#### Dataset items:
-=-=-=-=-

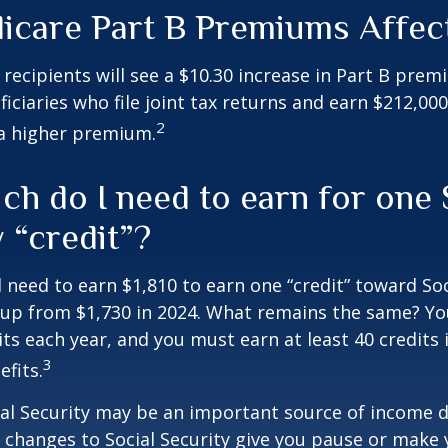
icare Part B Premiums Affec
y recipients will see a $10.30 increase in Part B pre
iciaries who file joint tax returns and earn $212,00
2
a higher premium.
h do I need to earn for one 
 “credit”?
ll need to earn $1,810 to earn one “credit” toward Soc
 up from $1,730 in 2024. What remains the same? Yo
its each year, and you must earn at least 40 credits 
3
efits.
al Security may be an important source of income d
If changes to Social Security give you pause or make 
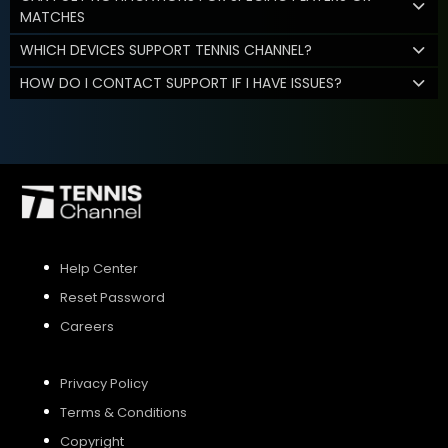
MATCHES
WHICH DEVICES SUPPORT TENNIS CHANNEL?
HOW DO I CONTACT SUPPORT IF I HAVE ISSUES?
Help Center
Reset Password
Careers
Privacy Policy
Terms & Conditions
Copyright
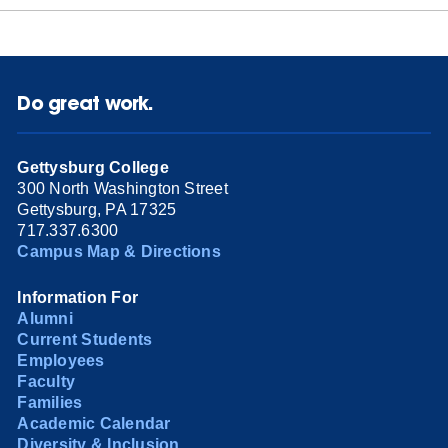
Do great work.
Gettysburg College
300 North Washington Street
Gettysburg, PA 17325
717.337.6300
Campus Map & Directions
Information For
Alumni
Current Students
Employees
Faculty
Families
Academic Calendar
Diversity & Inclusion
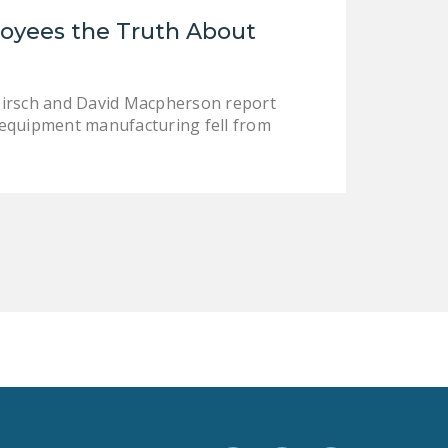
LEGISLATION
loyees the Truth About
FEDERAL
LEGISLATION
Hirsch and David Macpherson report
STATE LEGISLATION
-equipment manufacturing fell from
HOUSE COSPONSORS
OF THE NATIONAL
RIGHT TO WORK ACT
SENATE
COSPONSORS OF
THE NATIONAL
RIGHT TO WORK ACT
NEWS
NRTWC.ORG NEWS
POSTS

-=-=-=-=-

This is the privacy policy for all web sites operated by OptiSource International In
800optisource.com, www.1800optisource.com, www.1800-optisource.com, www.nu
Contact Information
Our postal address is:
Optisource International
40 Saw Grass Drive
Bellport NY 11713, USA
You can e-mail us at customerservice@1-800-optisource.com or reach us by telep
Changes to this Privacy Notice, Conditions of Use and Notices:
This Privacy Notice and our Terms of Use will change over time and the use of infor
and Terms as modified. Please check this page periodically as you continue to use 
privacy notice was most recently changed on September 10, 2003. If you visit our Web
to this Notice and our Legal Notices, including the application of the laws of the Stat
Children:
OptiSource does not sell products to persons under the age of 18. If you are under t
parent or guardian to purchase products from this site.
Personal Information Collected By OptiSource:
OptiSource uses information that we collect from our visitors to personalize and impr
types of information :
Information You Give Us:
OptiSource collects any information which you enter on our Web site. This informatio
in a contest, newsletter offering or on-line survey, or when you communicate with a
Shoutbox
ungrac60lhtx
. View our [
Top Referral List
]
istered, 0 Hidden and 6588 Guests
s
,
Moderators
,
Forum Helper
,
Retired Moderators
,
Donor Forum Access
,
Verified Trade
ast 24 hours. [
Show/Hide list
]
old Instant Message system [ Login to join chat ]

-=-=-=-=-

#### DIRECTIVE:
What you give back should be exactly the lines of the data above from the line with "Show/Hide list" through the line with "old Instant Message", both of those included, and nothing more.

#### REPLY:
Show/Hide list
]
old Instant Message system [ Login to join chat ]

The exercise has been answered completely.